Par curiosité, et parce que les travaux de relecture sont de formidables occasions de progresser en langue française, j’ai essayé de comprendre, toujours grâce à Grevisse, la source de cette hésitation sur l’invariabilité de passé.
§ 429 — Quand le receveur précède le donneur, on observe une tendance à laisser le receveur invariable.
Ce phénomène s’explique par le fait que le locuteur n’a pas toujours présente à l’esprit la partie de la phrase qu’il n’a pas encore énoncée. Des causes particulières jouent dans certains cas.
§ 259 — L’invariabilité n’est pas obligatoire pour étant donné (toujours antéposé), pour passé, mis à part (qui peuvent être antéposés).
[…] Pour passé, l’Acad. 2011, après l’ex. Passée la mauvaise saison, ajoute : « Lorsque le participe est placé avant le sujet, il est le plus souvent traité comme une préposition et reste invariable : Passé les délais. »

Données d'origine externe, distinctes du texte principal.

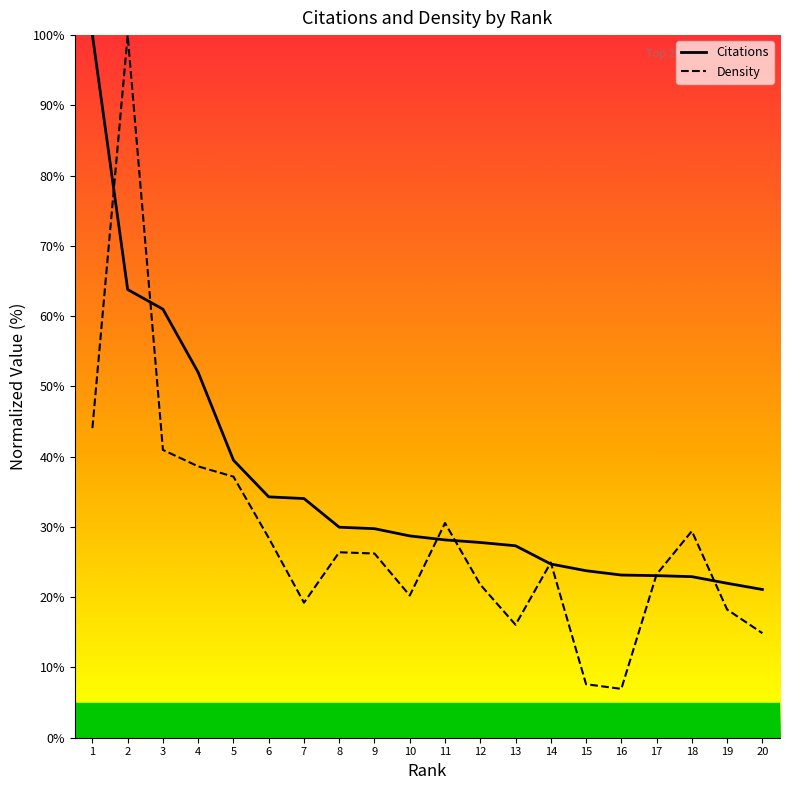

Reading right to left, extract all data points from this chart.

Citations: 20=21.1	19=22.0	18=22.9	17=23.1	16=23.2	15=23.8	14=24.7	13=27.3	12=27.8	11=28.2	10=28.7	9=29.8	8=30.0	7=34.0	6=34.3	5=39.5	4=52.0	3=61.0	2=63.8	1=100.0
Density: 20=14.9	19=18.2	18=29.4	17=23.3	16=7.0	15=7.6	14=24.9	13=16.1	12=21.8	11=30.6	10=20.2	9=26.2	8=26.4	7=19.2	6=28.4	5=37.2	4=38.6	3=41.0	2=100.0	1=44.1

[…] Passé variable : Passée la période d’hostilité contre « les travaux », il avait mis de bonne foi son espoir dans le retour à la maison natale (Colette, Chatte, p. 106). — Passées les courses de feria, il me faudra revenir (Montherl., Bestiaires, VIII). — Passés les lourds piliers corinthiens du portique, on se trouvait dans un vestibule (Green, Terre lointaine, p. 33). — Passées les premières minutes, elle ne pleurera pas (Cesbron, Souveraine, p. 69). — Passée la maladie infantile du communisme chinois, Confucius reprendrait sans doute la place qui lui revient (Étiemble, Confucius, p. 9). — À la Libération et passés les règlements de comptes, nous nous sommes efforcés […] d’unir toutes les victimes de l’occupation (Druon, Circonstances, t. III, p. 589).
En fait, « passé s’accorde assez souvent avec le nom qui suit », d’après Le Français correct2, variante du Grevisse.
J’ai ma confirmation : passé ne peut être perçu comme une préposition que s’il est placé seul en début de phrase. Au passage, j’ai appris à relativiser la règle de son invariabilité.
- Pour leurs références, voir La bibliothèque du correcteur.
- De Boeck-Duculot, 6e éd., 2009, p. 323.